__Source document__:
· · · · ·

The statue has been the subject of debate as the city determines whether to remove or replace it. An online petition has garnered more than 14,000 signatures in support of its removal.
Pittsburgh is not the only city having this discussion — monuments to the voyager inhabit more than 200 cities in the country. Boston, Buffalo and Los Angeles are among those that have decided to remove them.
The Art Commission is considering one of four actions for Pittsburgh’s monument: removal, replacement, alteration or no action. Ahead of the meeting, commissioners had so far received 4,402 comments on the future of the statue, between emails, letters and statements from previous hearings. Commissioners said of those, 1,311 called for no action, 1,710 asked for removal, 1,325 suggested replacement and 50 favored alterations.
Before opening the virtual forum for public comment, the commission heard from Kirk Savage, a professor of history of art and architecture at the University of Pittsburgh. Savage offered historical background on the popularity of Columbus statues across the U.S., which he said were often seen as symbols of ethnic pride by Italian Americans. Native Americans and other indigenous groups were able to organize and begin challenging the traditional view of the statues around the 1980s, he said.
“Dozens of communities with Columbus monuments have been facing a balancing act, weighing two seemingly opposing harms,” Savage said.
Savage went on to give a detailed synopsis of Columbus’ personal history and the story of his voyage and exploration of the Americas — which led to their “discovery” by European nations. Columbus was an Italian explorer who famously made four journeys, from 1492 through 1504, to regions of the Caribbean and Central and South America. He never visited North America.
Savage included details that make the statues so controversial: colonization, enslavement, looting and other cruelties.
“Columbus was baked into the self-image of the U.S. from the very beginning,” Savage said, describing how his history was used to justify driving Native Americans out of their lands. The monuments began popping up thereafter.
Later in the late 19th century, Italian Americans who had faced discrimination began to use the monuments “to legitimate themselves, and to demonstrate their allegiance to America,” Savage said. “He anchored Italian Americans in a uniquely American mythology of discovery and conquest and expansion.”
Savage said Pittsburgh’s monument “sugarcoats” American history, and doesn’t represent the realities experienced by Italian Americans, either.
“Pittsburgh’s Columbus monument is not good history,” Savage said. “In fact, it erases history.”
Several speakers of Italian American heritage threw support to the statue, saying Columbus is an important figure to their culture, representing dignity and achievement through years of discrimination of Italian immigrants. Many claimed Columbus’ history has been misrepresented by academics and activists, and a few challenged Savage’s remarks directly.
Jack Piazzio supported keeping the Columbus monument and suggested building another statue to revere indigenous Americans in another section of the park.
“People believe that they can redefine these experiences and determine what and whom people should revere,” said Piazzio, who cited the influence Columbus had on global commerce and the exchange of ideas. “It is disgusting, pathetic and frankly un-American.”
Some proponents also asked for clearer metrics for how the commission is evaluating this statue and others in the city, accusing the discourse of being one-sided.

· · · · ·

__Recorded information__:
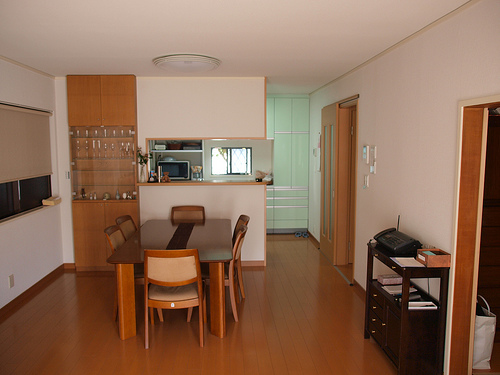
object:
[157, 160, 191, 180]
microwave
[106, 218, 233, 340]
table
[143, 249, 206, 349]
chair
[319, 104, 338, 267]
door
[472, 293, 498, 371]
bag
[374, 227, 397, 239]
phone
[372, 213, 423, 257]
answering machine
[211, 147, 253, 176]
window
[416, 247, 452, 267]
box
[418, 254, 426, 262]
label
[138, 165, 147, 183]
vase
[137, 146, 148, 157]
flower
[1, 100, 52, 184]
shade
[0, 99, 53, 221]
window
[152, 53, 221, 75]
light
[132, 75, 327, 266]
kitchen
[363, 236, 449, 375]
table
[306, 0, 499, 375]
wall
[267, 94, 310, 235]
wall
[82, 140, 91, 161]
glasses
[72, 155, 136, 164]
shelves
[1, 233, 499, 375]
floor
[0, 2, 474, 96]
ceiling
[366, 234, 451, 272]
shelf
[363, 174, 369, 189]
switches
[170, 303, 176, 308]
spot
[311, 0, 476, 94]
edge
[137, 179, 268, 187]
counter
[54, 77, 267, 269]
wall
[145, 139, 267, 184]
opening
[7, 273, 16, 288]
outlet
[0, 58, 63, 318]
wall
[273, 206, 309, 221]
tile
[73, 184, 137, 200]
bar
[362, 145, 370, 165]
frames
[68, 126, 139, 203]
cabinets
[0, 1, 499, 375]
room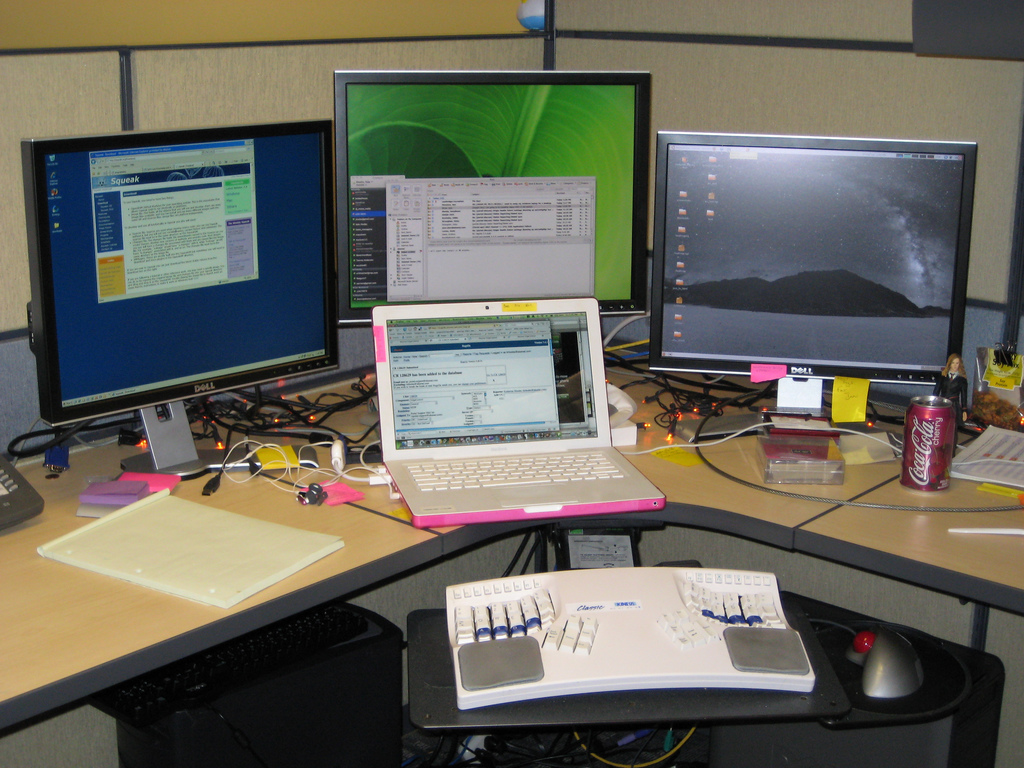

· · · · ·

__Problem A__: According to the Columbus statue article, how many of the comments the commissioners received before the meeting asked for the statue's removal?
__Problem B__: Write out a passage from the Columbus statue article word for word, starting at the words "Savage included details" and stopping after "Italian Americans, either.".

__Task response A__: 1,710

__Task response B__:
Savage included details that make the statues so controversial: colonization, enslavement, looting and other cruelties.
“Columbus was baked into the self-image of the U.S. from the very beginning,” Savage said, describing how his history was used to justify driving Native Americans out of their lands. The monuments began popping up thereafter.
Later in the late 19th century, Italian Americans who had faced discrimination began to use the monuments “to legitimate themselves, and to demonstrate their allegiance to America,” Savage said. “He anchored Italian Americans in a uniquely American mythology of discovery and conquest and expansion.”
Savage said Pittsburgh’s monument “sugarcoats” American history, and doesn’t represent the realities experienced by Italian Americans, either.